Email campaigns can be derailed for all sorts of reasons that can include technical errors, programming glitches or simply be the result of very human mistakes that you as marketer might make.
Luckily though, most of the most prevalent email problems are easy to fix so long as you know what to look out for before you do a mass mailing. And to make things even easier for you, we’ve included the top 5 of these email design killers right here in a handy “hit list” that both explains how each of them works but also recommends some quick fixes.
Also, before we get down to business, you might also want to check out this much more visually interactive video presentation with the same information below, in case you absorb information better via video. It was researched and created by the email marketing professionals at Reachmail.
1. Loud Colors
Loud colors distract and if they’re loud enough, they’ll also cause your entire message to be taken much less seriously. They’re the equivalent of a clown giving a speech at a business conference; no matter how serious his words, who’s going to pay attention with that shiny outfit and the nose?
Avoid loud colors in your email message and landing page design. Instead, stick to more muted professional tones such as those suggested here and focus interest on the beauty of what you’re trying to say.
2. Design Distortions
Design distortions are insidious things that not only ruin your core message but also conceal themselves from detection until it’s already too late. They’re something you have to be on the lookout for well in advance.
What are we talking about? Quite simply, you put together a great looking email template or landing page design and then send it out to your mailing list, only to have the whole thing be unreadable because what you designed doesn’t load properly or at all on other types of mail servers, browsers or screen types.
Avoid this problem by testing every single one of your email campaigns across several different dummy accounts on assorted major mail servers and then test those messages on these mail servers in different popular browsers and on different screen types ranging from those of desktop PCs to smartphones and tablets in both Windows and Mac.
3. The Red X
In a way that’s similar to what happens with design distortions, the Red X usually doesn’t make an appearance until our marketing emails are already being viewed by your subscribers.

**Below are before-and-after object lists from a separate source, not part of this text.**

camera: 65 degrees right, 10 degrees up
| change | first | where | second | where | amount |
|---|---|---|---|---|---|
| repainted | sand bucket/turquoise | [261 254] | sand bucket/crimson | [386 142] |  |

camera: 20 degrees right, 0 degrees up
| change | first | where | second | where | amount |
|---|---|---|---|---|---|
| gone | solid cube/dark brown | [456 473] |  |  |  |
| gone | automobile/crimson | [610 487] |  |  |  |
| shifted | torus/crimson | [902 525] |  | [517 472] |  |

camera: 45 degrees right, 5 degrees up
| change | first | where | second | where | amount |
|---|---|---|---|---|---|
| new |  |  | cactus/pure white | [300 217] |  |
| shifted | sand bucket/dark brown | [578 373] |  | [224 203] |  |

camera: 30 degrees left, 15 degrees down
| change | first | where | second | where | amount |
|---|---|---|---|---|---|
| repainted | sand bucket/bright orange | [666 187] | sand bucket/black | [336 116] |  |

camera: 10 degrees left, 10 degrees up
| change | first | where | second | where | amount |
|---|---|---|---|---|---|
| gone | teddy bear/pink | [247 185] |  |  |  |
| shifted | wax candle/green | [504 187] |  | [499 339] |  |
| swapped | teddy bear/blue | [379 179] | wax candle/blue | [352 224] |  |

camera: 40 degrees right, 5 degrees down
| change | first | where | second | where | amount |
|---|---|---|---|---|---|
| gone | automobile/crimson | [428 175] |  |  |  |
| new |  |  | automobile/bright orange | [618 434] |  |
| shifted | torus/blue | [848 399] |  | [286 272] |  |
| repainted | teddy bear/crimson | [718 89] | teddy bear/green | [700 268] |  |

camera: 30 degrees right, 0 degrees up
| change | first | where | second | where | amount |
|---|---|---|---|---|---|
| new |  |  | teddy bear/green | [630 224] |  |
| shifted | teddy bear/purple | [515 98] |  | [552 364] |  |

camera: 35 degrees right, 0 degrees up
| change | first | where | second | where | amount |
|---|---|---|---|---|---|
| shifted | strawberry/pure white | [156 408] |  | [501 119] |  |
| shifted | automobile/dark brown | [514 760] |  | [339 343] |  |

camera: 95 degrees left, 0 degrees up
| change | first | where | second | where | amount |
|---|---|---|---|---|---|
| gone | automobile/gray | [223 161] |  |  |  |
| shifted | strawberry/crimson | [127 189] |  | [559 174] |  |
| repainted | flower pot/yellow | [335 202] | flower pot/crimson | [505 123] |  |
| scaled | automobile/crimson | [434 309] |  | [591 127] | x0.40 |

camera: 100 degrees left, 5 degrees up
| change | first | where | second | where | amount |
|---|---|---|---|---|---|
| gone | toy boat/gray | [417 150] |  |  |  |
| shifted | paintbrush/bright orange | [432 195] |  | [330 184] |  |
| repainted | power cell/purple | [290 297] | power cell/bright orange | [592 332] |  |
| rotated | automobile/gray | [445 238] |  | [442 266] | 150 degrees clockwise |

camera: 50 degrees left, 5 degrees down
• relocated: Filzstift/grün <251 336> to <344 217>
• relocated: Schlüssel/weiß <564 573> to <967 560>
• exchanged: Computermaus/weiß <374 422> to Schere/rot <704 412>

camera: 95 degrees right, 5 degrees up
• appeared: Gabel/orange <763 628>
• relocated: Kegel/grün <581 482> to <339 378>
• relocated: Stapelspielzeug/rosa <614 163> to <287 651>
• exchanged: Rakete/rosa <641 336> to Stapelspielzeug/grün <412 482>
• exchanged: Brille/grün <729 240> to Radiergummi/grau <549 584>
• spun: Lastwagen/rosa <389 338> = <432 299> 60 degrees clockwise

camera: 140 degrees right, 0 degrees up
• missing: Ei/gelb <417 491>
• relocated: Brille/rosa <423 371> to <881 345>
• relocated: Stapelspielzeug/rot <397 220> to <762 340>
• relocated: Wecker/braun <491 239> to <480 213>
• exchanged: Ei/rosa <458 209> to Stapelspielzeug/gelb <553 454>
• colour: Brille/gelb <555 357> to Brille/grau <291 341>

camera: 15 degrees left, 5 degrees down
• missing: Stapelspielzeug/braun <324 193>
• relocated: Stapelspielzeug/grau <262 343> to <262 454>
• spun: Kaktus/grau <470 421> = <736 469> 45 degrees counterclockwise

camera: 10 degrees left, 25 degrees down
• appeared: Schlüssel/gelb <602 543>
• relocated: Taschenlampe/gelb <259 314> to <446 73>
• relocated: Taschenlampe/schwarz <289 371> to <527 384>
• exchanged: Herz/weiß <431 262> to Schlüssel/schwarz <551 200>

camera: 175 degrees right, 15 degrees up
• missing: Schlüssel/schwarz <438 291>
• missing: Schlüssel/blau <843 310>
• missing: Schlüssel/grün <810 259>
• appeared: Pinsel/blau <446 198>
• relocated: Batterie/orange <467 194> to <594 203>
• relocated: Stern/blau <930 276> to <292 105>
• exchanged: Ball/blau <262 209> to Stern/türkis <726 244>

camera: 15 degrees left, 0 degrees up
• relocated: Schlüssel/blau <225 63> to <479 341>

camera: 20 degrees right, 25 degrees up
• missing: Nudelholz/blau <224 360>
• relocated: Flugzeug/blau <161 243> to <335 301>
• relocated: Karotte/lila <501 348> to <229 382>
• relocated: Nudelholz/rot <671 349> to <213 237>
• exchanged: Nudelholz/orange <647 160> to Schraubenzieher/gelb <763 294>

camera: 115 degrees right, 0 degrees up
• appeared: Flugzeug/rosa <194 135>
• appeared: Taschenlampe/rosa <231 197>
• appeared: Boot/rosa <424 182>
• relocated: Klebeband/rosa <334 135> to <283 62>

This problem occurs when your message depends too much on images to convey its selling points and then gets sent to mail servers whose users have disabled image loading! Obviously, this is a serious problem.
Avoid the Red X simply by making sure that you don’t even bother to depend on images to convey your core message, and if you absolutely must have an image or two in your email message body, then make sure it at least has an effective and descriptive ALT tag attached to it.
4. Pixels
Pixels are another image related email marketing problem and one more reason to avoid using images in the first place. This little problem appears when your marketing message incorporates photos and other images that don’t scale properly on different screens or browsers. Thus, instead of looking clear, they scale down and get crushed into a pixelated blur or they scale up too far and distort into a pixelated mess.
Avoid pixels by avoiding images to begin with but, again, if you insist on using images, then test them to see if they resize upwards or downwards well enough to stay clear.
5. Wordiness
Wordiness is the easiest to avoid and easiest to spot of the major email campaign killers we’re discussing here. As its name implies, it refers to messages that are too long and winding and take forever to arrive at their main selling points and value proposition.
Don’t waste your readers’ time to the point where they get distracted from what you’re offering. Instead, be concise and give them the main points of your marketing message in a way that quickly underscores its value proposition.